With every picture left out, restate the listing below exactly as written.

* **Information**:
....
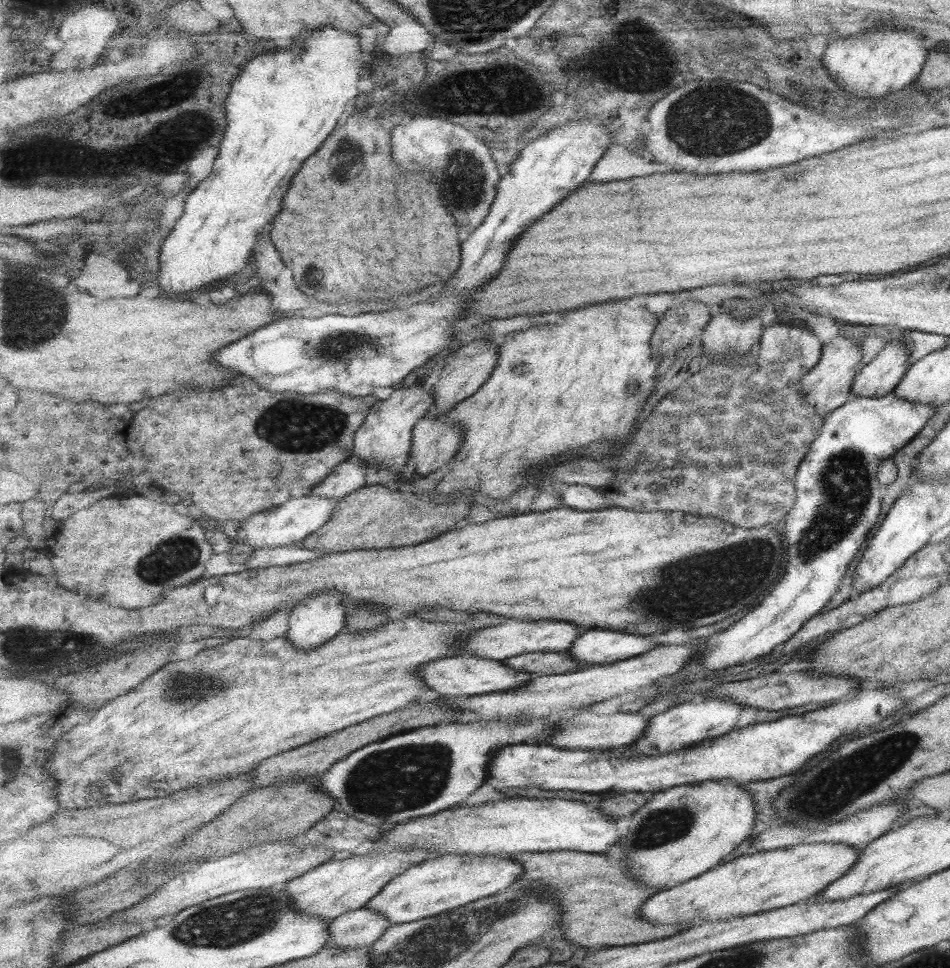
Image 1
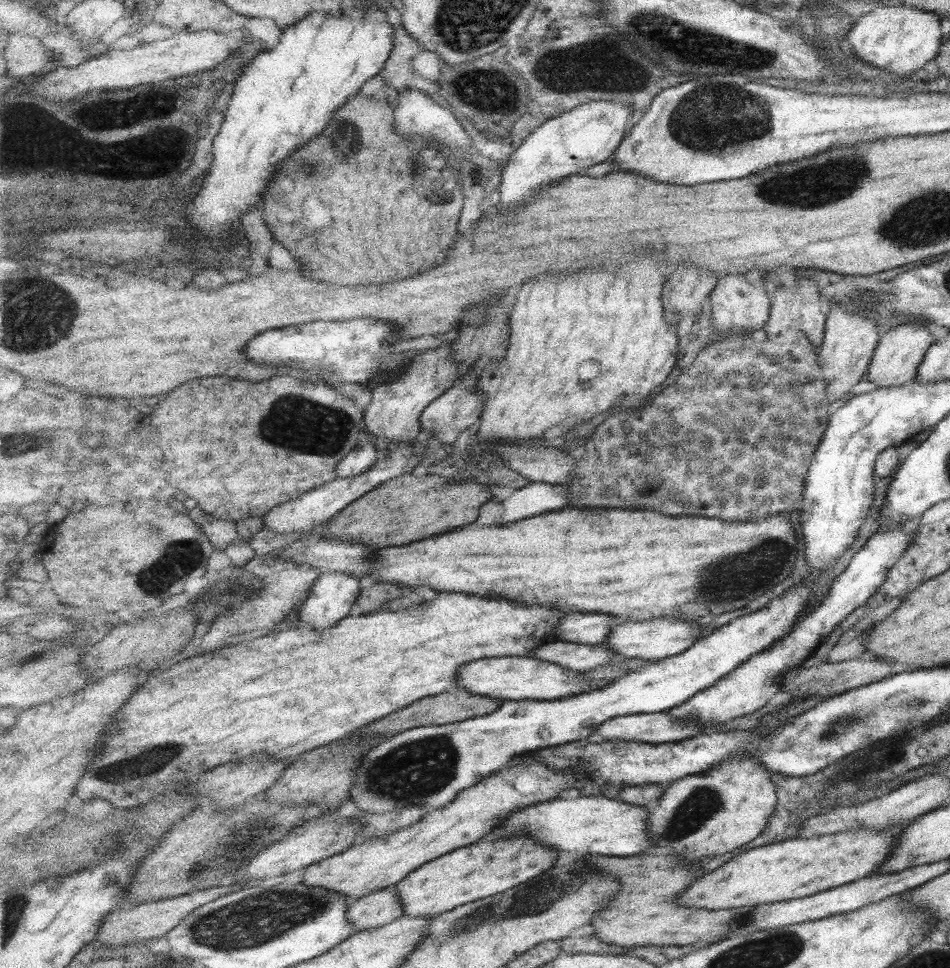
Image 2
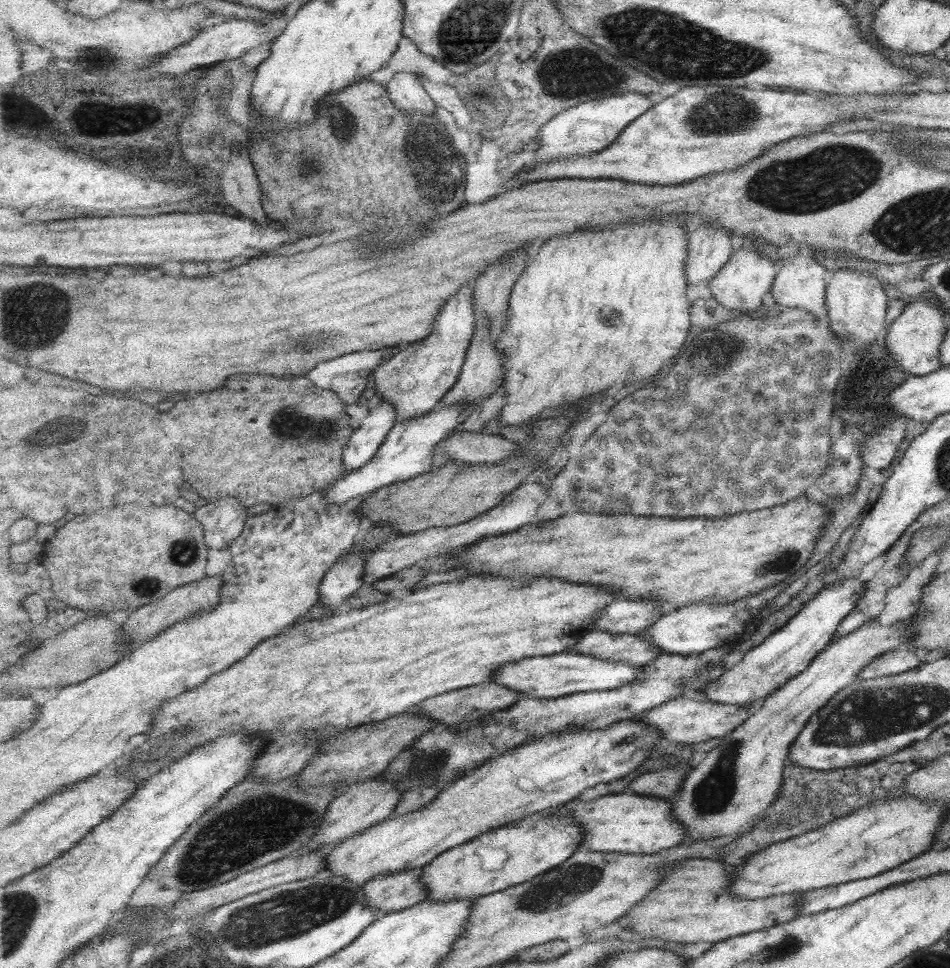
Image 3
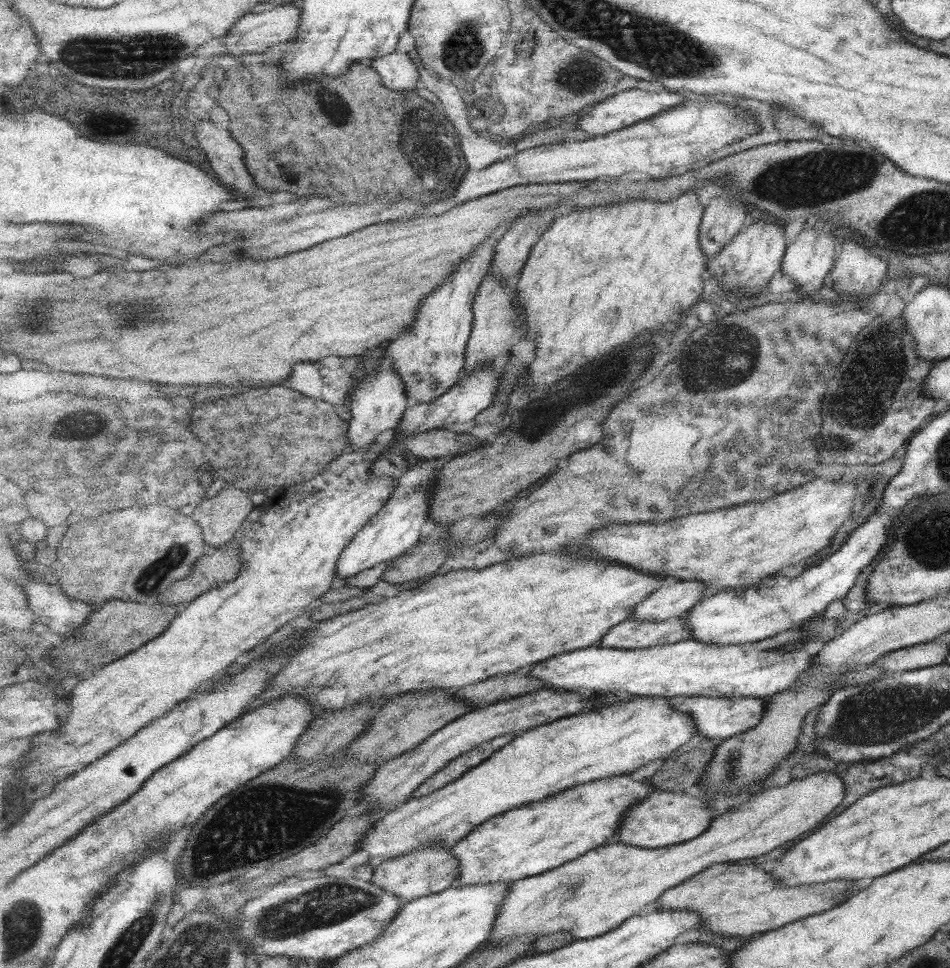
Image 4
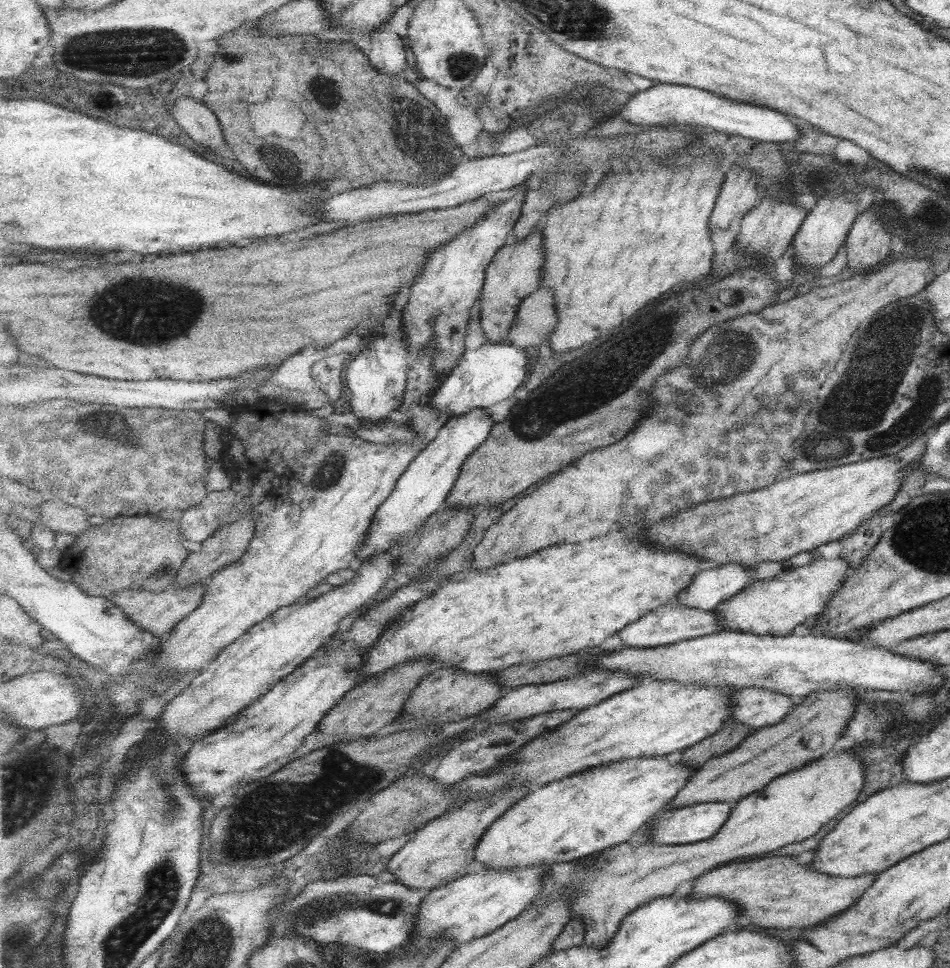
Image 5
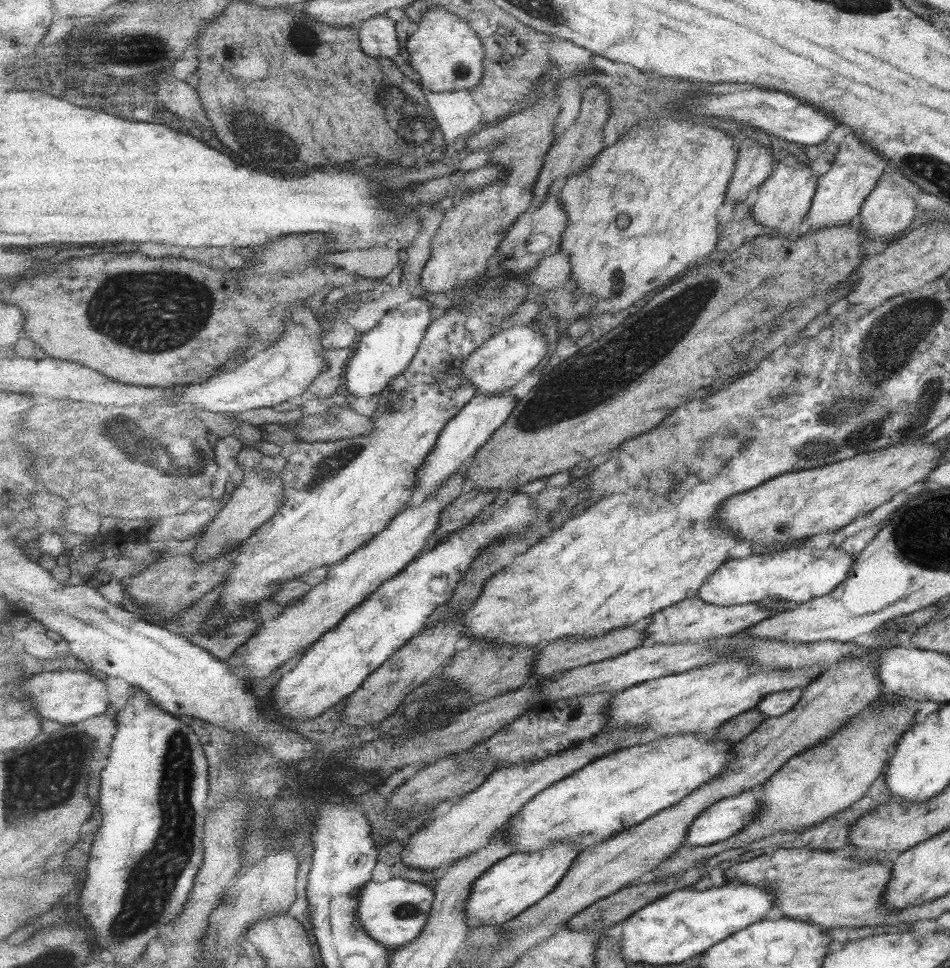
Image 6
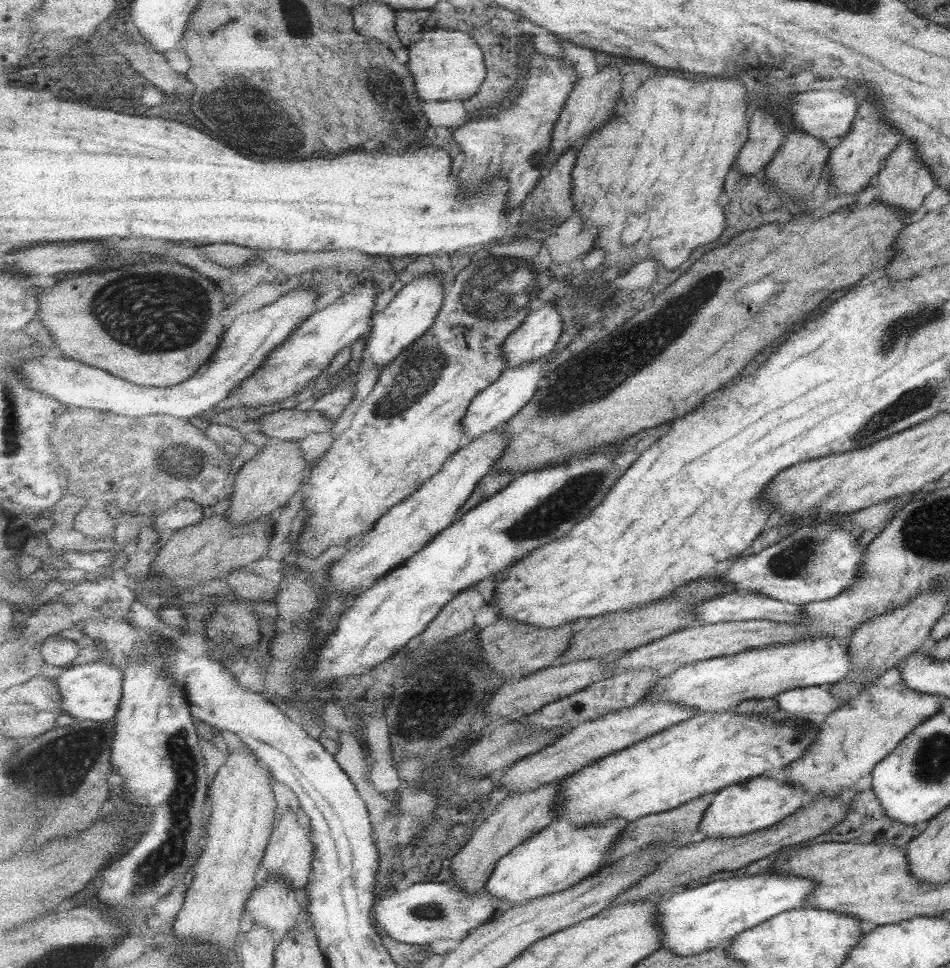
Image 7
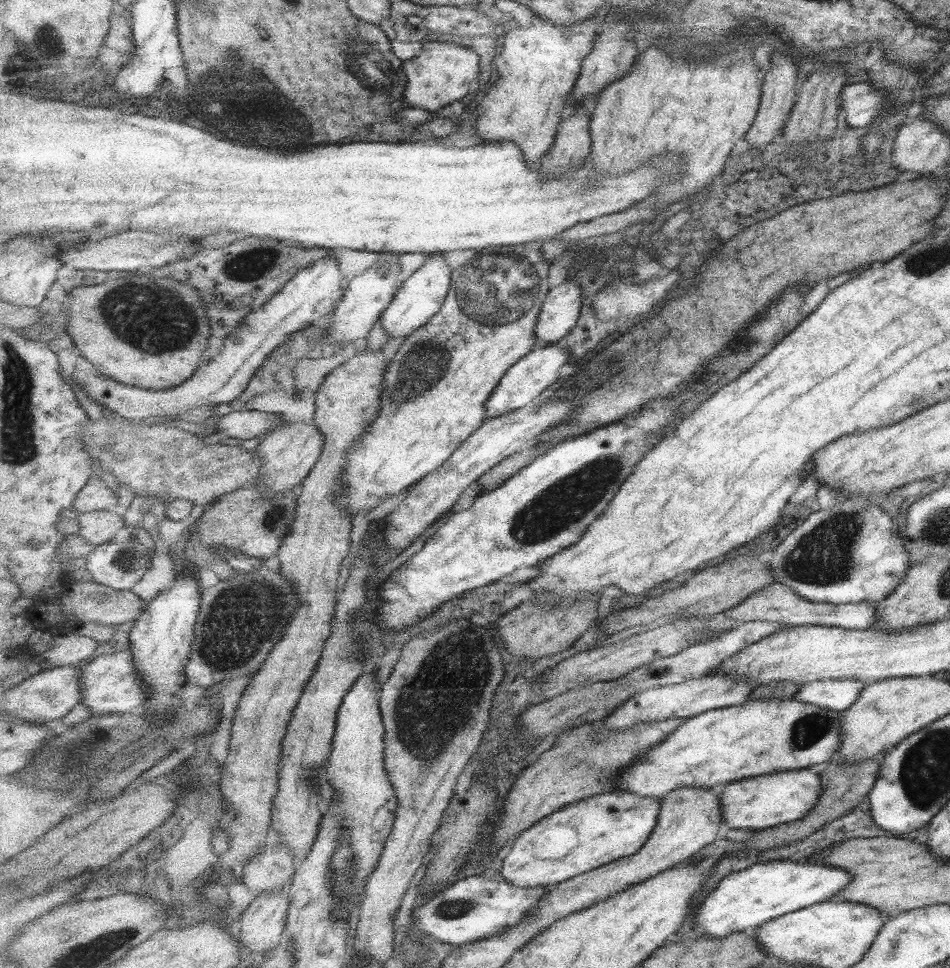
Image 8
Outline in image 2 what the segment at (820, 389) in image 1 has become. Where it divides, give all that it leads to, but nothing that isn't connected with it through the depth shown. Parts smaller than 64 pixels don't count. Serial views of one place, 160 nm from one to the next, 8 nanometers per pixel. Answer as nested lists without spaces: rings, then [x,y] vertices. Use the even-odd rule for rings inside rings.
[[[829,302],[828,315],[824,320],[824,333],[821,344],[818,346],[818,365],[823,371],[823,380],[827,383],[828,402],[843,398],[863,377],[880,337],[878,331],[880,330],[876,322],[871,318],[853,314],[837,303]]]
....
* **Solution to this exercise**:
Image 1
Image 2
Image 3
Image 4
Image 5
Image 6
Image 7
Image 8
Outline in image 2 what the segment at (820, 389) in image 1 has become. Where it divides, give all that it leads to, but nothing that isn't connected with it through the depth shown. Parts smaller than 64 pixels don't count. Serial views of one place, 160 nm from one to the next, 8 nanometers per pixel. Answer as nested lists without spaces: rings, then [x,y] vertices. Use the even-odd rule for rings inside rings.
[[[829,302],[828,315],[824,320],[824,333],[821,344],[818,346],[818,365],[823,371],[823,380],[827,383],[828,402],[843,398],[863,377],[880,337],[878,331],[880,330],[876,322],[871,318],[853,314],[837,303]]]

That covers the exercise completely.